A total of 21 villagers were killed and about two dozen injured when military jets opened fire on four majority Christian villages in Chin State, Myanmar (Burma) in March.
According to eyewitness accounts reported by Barnabas Fund, 12 people were killed in the first attack on two villages in Paletwa Township by Myanmar Army planes on 14 March.
A further eight people died the following day in an airstrike on two other villages. The attacks caused about 2,000 residents to flee to a nearby town, abandoning their homes and livelihoods.
One survivor told Barnabas Fund partners they had to flee their burning home with hardly anything with them, making their way to safety by boat.
The survivor is reported to have said, ‘We did not expect that the military’s fighter jet would shoot into our village. In one family, seven people were killed instantly and only two teenagers, aged 13 and 15, are left – both of them were injured.
‘Some houses were in flames when we left. Three houses were burning. Later we heard all the houses in our village are gone. Thankfully, my parents are safe, but our house was burnt and is gone.’
A local official said the hospital in a nearby town was struggling to cope with the number of injured.
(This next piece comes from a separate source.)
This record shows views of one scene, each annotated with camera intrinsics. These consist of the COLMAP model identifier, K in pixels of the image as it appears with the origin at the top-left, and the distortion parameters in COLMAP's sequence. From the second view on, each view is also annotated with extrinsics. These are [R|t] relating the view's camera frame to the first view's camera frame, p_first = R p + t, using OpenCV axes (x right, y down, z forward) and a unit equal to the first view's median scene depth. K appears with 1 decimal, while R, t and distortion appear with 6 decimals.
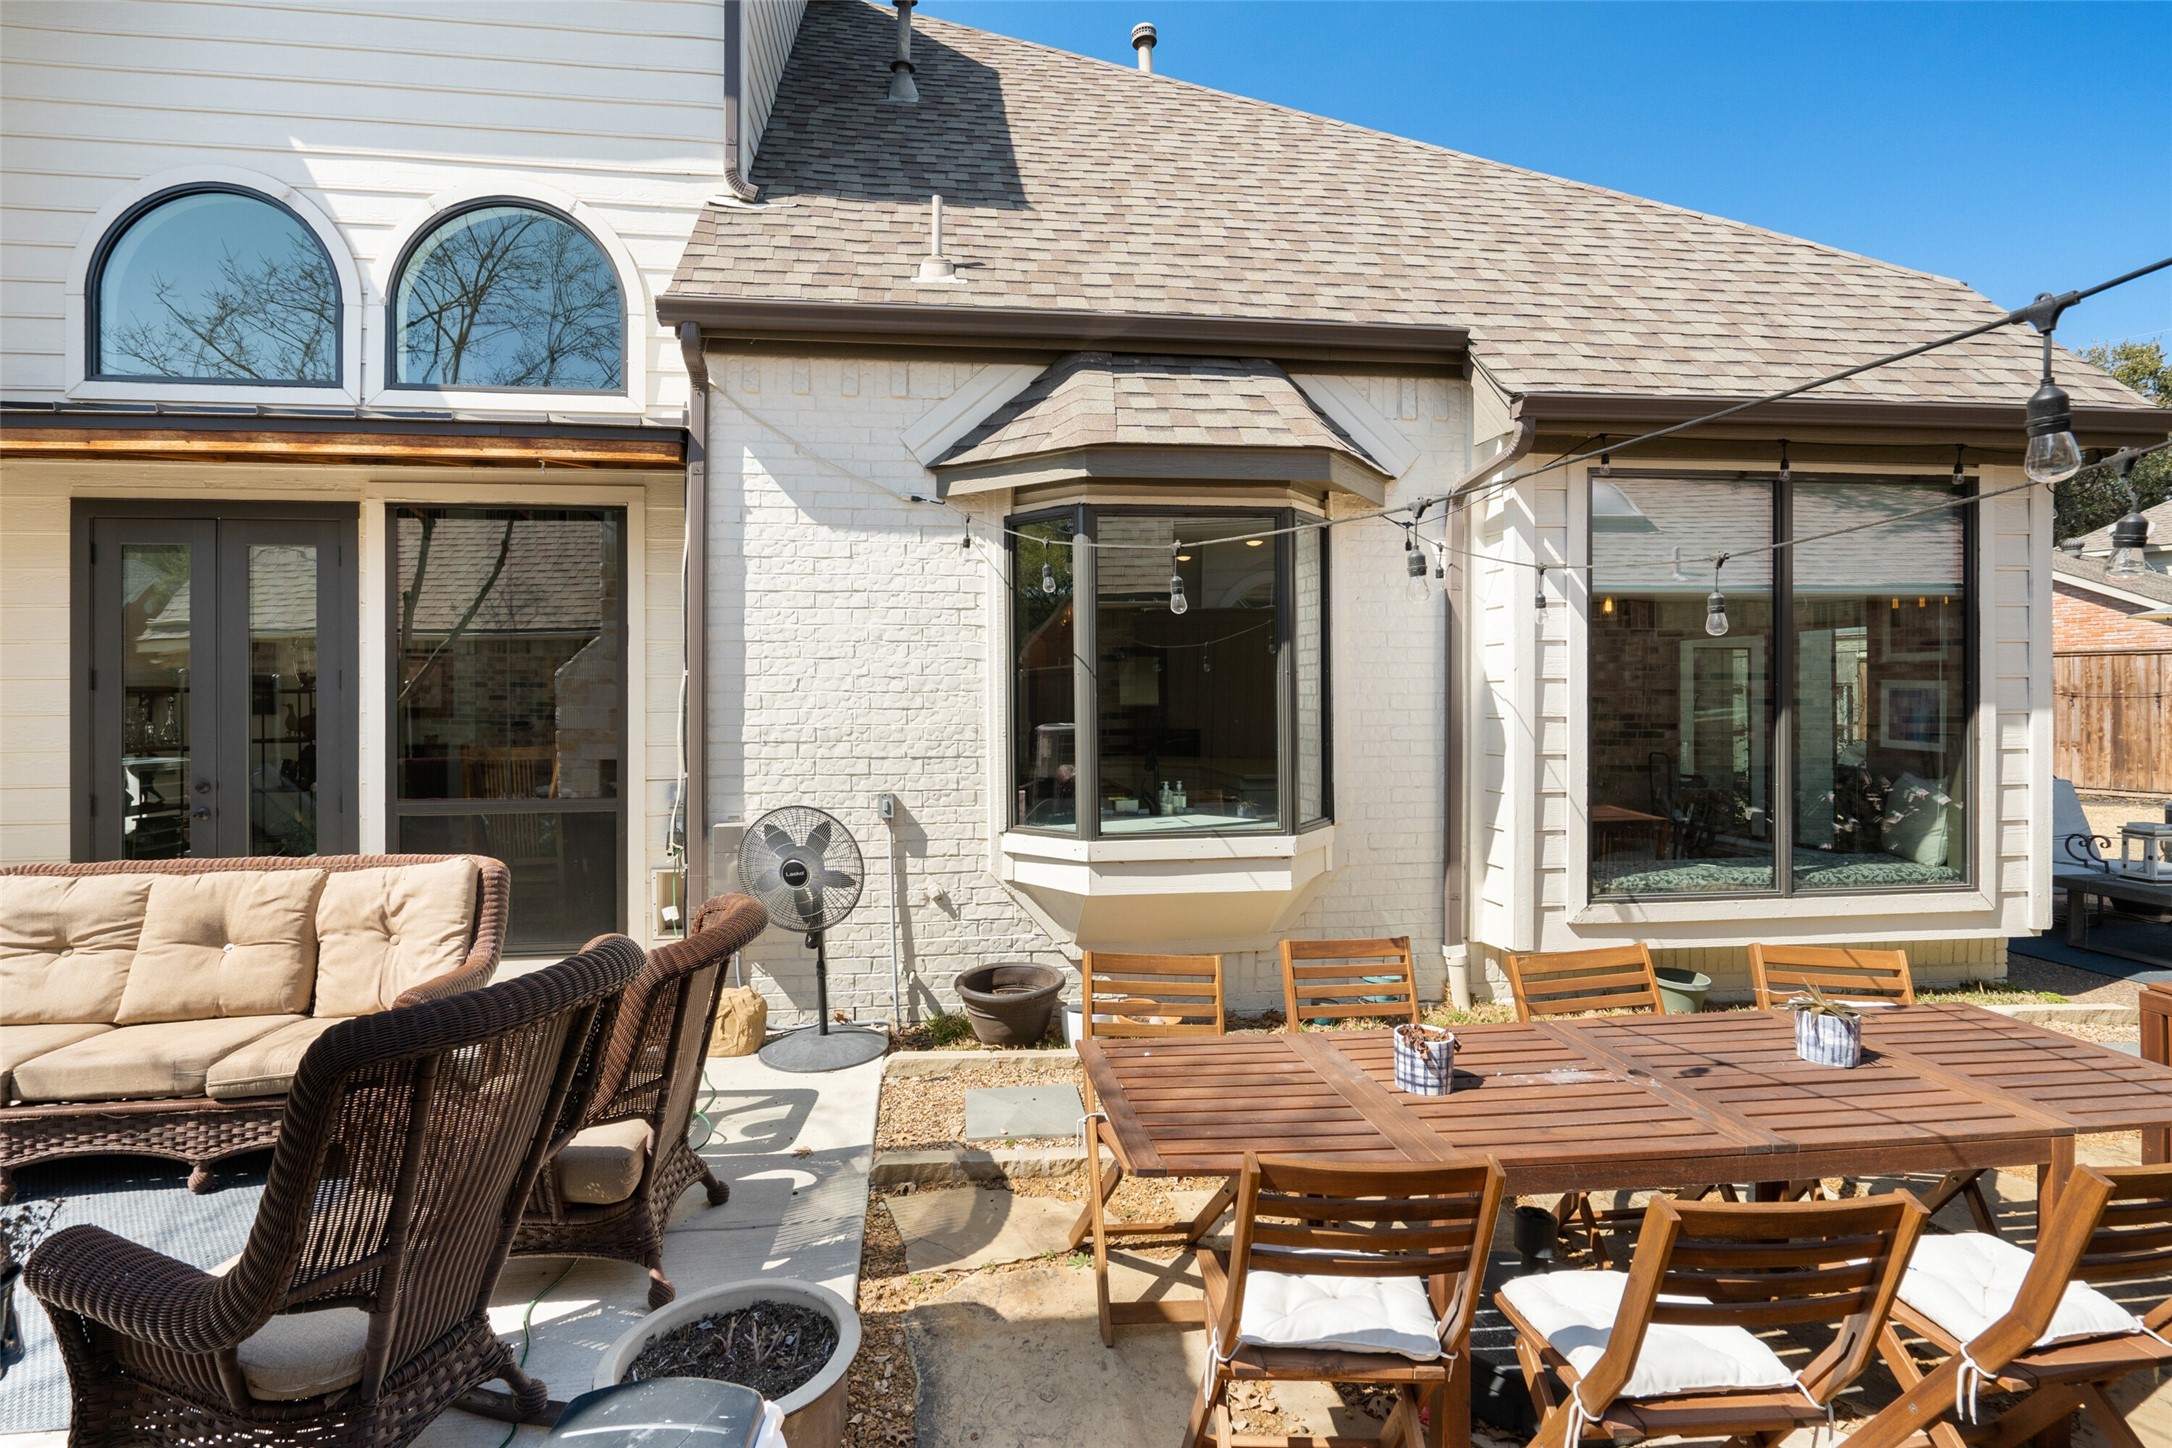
lens RADIAL K [[1008.5, 0, 1039.9], [0, 1008.5, 702.1], [0, 0, 1]] dist [0.001792, 0.000524]
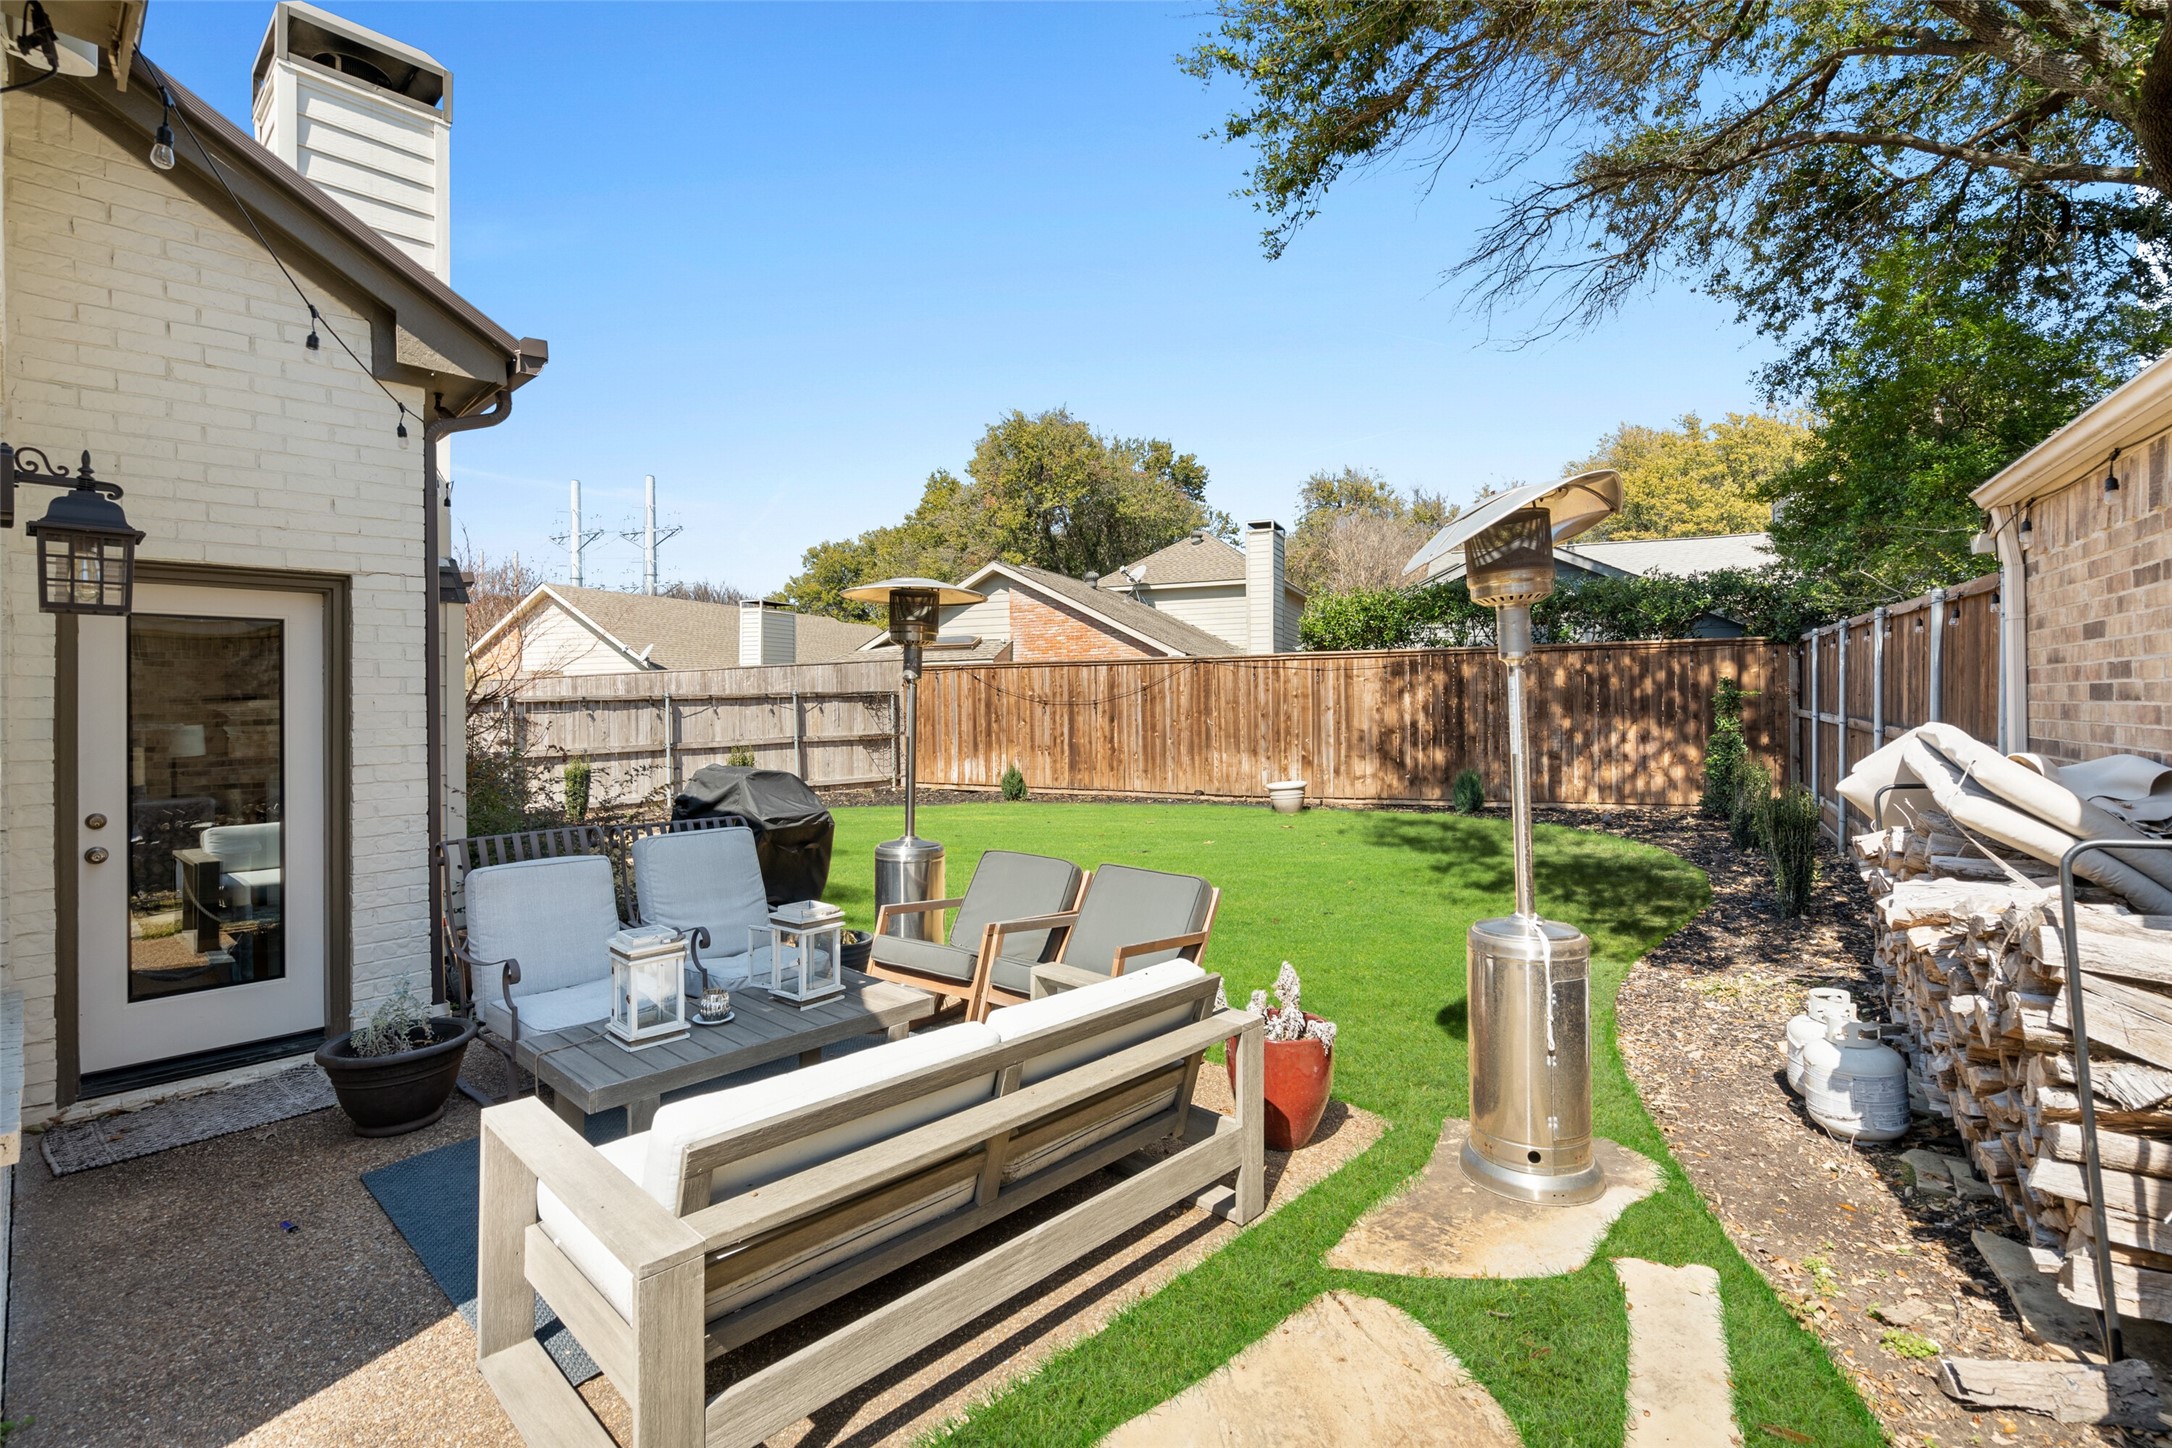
lens RADIAL K [[996.3, 0, 1083.6], [0, 996.3, 694.9], [0, 0, 1]] dist [-0.002477, -0.000258]
pose [[0.760675, 0.000646, 0.649133, 1.413295], [0.010871, 0.999847, -0.013735, -0.000437], [-0.649042, 0.017505, 0.760551, 0.639978]]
On a Facebook post, he commented, ‘We heard the hospital does not have enough medical supplies or doctors, and is in need of support.’
The Chin ethnic minority group are predominantly Christian and have been the subject of intense persecution by the ruling military junta in Myanmar since the 1960s.
When Prime Minister U Nu of Myanmar declared Theravada Buddhism the state religion in the 1960s, the Tatmadaw began trampling on the Chin Christians’ right to worship, and the Burmese government still views them as agents of the West, according to a 2017 Open Doors report.
The Chin State is also the poorest region in Myanmar. According to Unicef, 73 percent of Chin State residents live below the poverty line.